Death and Afterlife. Funerals are important occasions of social gathering and family expenditure. Ideally, the bodies of the dead should be taken back to their natal villages if death occurs in town. Cemeteries are considered to be dangerous places, not to be visited casually. The land of the dead is thought of as situated on the other side of a body of water, sometimes identified with the Atlantic. The life of the dead continues that of the living in another place but inverts it, in such a way that to the dead, who become white, nighttime is daylight. All exceptional powers among the living are thought to be obtained from the dead, either legitimately, as in the case of chiefs and elders, or illegitimately, in the case of witches. In modern belief, benevolent powers from the land of the dead tend to be consolidated under the name "Holy Spirit," and evil powers as "Satan."


Bibliography

Bockie, Simon (1993). Death and the Invisible Powers: The World of Kongo Belief.

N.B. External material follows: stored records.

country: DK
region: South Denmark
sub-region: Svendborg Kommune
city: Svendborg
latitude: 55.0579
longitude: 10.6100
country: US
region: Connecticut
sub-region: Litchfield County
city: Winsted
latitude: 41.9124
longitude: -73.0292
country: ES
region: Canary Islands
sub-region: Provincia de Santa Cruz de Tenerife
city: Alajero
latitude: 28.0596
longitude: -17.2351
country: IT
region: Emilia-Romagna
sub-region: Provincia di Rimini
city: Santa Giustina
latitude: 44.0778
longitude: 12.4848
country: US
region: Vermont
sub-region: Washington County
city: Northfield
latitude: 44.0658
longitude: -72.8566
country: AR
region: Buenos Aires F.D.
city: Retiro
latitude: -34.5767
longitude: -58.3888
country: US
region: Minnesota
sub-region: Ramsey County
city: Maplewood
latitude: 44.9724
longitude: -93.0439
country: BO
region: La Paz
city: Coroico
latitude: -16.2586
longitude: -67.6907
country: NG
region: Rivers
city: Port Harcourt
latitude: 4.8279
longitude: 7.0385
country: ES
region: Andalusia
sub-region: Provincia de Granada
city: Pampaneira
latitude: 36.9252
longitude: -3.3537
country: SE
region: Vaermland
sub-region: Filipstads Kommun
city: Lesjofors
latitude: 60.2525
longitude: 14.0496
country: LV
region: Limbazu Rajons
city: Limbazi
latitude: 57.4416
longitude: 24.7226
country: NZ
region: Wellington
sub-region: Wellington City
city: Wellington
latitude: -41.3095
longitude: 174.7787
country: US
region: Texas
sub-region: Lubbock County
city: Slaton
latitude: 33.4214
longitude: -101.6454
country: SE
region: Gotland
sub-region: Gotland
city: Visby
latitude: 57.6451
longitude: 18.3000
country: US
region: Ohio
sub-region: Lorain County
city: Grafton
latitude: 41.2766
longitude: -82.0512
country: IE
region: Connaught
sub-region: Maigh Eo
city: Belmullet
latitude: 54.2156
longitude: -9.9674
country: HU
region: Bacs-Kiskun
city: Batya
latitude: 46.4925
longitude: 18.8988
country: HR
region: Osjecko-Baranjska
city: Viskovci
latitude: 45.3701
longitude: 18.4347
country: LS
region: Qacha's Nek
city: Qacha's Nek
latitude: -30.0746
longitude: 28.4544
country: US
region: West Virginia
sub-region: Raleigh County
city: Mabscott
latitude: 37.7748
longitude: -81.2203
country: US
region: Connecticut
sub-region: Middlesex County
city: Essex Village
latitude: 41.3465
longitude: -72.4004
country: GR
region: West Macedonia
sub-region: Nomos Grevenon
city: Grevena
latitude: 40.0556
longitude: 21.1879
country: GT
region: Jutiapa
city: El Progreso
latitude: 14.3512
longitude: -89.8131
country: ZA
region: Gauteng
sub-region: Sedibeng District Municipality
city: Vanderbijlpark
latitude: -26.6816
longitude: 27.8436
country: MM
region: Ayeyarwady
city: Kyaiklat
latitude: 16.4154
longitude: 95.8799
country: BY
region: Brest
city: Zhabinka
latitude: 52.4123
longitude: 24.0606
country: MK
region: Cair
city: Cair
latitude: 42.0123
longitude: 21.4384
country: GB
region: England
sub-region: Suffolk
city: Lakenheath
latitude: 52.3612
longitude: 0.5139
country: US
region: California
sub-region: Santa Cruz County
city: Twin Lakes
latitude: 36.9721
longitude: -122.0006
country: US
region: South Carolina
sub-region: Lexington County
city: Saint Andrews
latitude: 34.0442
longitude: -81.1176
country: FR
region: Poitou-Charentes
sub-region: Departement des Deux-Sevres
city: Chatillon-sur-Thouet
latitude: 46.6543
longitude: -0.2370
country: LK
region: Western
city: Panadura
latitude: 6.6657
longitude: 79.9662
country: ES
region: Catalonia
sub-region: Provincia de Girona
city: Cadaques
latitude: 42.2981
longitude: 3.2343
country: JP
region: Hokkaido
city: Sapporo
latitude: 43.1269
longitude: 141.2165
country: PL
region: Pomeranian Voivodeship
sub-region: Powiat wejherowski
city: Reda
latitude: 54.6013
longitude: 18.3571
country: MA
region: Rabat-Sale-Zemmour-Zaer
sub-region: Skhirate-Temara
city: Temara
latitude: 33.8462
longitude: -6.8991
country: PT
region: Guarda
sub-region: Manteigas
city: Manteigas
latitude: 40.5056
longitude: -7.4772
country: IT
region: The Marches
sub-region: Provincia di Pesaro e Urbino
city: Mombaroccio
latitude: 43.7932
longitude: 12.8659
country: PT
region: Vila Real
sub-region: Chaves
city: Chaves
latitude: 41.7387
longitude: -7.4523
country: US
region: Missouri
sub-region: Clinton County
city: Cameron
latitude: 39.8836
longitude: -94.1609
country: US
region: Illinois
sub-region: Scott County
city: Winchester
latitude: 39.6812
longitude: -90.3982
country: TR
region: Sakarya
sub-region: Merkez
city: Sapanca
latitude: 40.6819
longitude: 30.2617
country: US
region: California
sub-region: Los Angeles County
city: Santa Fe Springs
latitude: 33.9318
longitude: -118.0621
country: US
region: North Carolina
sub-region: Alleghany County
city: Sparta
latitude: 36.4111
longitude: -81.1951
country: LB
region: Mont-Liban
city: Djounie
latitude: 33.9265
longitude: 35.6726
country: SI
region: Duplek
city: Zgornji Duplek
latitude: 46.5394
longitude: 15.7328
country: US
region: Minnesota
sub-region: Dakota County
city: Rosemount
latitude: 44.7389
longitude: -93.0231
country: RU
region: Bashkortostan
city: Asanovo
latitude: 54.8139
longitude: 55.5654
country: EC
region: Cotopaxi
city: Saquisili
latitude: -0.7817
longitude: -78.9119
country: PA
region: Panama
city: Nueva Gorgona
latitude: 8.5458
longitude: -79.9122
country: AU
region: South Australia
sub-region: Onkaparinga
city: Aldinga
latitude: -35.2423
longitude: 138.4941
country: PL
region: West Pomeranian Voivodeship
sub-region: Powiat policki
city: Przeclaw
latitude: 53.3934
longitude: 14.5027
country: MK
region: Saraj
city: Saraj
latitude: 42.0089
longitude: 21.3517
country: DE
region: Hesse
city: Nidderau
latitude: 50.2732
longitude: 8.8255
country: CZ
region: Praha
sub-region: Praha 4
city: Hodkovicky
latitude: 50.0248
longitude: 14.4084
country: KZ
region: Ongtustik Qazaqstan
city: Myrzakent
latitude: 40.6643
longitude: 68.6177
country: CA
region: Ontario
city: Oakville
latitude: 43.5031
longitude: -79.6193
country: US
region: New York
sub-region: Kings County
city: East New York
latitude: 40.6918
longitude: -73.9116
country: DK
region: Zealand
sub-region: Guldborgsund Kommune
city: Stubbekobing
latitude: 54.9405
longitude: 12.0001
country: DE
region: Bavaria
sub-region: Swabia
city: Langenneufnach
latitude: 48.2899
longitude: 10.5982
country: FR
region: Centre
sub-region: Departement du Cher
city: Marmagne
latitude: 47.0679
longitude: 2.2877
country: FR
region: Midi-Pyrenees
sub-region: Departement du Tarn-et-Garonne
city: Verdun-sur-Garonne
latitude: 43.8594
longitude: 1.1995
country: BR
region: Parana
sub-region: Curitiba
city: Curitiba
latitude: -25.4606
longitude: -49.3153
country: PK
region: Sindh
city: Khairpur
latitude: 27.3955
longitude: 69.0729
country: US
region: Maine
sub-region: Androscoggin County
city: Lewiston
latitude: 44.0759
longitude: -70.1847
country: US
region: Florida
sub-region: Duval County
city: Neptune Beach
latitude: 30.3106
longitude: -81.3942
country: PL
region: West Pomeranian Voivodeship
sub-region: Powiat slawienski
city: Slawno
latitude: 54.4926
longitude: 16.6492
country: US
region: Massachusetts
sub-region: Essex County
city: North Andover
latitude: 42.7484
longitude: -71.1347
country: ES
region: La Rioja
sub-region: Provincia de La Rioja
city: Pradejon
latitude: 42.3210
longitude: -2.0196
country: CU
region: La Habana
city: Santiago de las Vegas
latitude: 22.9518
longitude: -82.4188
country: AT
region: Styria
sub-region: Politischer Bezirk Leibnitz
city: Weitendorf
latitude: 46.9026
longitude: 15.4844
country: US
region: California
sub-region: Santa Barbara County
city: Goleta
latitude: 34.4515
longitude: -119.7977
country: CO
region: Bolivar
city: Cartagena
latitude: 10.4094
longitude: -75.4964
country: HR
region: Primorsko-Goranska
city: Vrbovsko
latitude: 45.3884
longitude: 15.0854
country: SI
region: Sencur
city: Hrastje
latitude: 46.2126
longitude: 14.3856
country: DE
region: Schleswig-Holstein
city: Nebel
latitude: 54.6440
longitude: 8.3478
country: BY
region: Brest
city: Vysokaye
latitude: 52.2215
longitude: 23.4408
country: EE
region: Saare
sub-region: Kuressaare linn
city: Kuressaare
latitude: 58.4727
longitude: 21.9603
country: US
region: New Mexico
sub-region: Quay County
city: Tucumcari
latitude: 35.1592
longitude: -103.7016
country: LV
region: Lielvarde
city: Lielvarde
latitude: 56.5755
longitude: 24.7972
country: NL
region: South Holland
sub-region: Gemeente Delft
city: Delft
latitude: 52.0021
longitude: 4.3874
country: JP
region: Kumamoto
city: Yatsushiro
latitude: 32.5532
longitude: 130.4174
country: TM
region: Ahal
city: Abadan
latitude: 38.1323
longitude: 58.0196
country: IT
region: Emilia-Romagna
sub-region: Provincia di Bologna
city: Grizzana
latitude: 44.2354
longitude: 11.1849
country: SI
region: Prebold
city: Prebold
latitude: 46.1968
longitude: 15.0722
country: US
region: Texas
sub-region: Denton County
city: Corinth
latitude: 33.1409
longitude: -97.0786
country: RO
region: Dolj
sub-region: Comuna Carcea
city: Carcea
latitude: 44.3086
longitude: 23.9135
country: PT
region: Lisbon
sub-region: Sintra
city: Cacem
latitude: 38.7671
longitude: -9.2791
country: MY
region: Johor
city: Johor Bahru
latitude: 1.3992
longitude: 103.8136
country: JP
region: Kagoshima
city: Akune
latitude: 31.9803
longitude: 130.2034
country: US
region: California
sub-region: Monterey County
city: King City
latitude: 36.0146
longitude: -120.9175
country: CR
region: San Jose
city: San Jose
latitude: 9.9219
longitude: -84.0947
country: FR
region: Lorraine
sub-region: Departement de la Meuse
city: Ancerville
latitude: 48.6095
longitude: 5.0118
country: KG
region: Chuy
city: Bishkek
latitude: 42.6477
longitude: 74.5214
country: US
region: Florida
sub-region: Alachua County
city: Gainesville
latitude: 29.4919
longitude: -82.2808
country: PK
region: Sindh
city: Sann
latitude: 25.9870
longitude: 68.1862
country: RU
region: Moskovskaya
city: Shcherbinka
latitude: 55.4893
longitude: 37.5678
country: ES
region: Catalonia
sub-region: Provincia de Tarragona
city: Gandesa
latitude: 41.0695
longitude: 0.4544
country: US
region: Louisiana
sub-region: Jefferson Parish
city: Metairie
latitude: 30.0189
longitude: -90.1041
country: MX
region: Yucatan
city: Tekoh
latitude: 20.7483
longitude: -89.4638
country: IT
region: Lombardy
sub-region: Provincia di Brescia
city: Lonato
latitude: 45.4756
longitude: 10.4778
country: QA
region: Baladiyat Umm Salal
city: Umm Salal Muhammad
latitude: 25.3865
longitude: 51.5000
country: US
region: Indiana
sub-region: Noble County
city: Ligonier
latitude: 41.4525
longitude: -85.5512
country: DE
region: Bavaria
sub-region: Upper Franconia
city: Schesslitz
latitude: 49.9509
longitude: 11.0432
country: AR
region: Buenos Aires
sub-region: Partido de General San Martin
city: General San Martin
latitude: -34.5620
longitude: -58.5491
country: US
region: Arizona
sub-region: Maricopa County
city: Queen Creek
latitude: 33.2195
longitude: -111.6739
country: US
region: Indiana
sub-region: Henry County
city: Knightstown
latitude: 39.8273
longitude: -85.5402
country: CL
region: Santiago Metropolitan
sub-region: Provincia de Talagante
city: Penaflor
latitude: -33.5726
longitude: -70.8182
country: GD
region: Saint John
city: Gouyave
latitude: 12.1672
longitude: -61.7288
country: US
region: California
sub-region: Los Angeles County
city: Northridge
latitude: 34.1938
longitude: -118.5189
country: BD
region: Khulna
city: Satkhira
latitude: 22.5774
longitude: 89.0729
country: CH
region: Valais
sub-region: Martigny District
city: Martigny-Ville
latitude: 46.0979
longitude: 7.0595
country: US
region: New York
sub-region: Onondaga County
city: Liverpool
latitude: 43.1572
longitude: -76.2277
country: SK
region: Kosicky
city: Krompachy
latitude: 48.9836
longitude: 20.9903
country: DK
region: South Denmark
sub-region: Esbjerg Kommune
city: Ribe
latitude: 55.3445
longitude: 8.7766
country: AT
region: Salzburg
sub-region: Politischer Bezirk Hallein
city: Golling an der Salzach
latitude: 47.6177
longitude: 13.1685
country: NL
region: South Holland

Bloomington: Indiana University Press.


Dupré, Georges (1985). Naissances d'une société: Historique et histoire chez les Beeme du Congo. Paris: OSTROM.


Janzen, John M. (1978). The Quest for Therapy in Lower Zaire. Berkeley and Los Angeles: University of California Press.


MacGaffey, Wyatt (1970). Custom and Government in the Lower Congo. Berkeley and Los Angeles: University of California Press.


MacGaffey, Wyatt (1986). Religion and Society in Central Africa. Chicago: University of Chicago Press.


Thornton, John K. (1983). The Kingdom of Kongo. Madison: University of Wisconsin Press.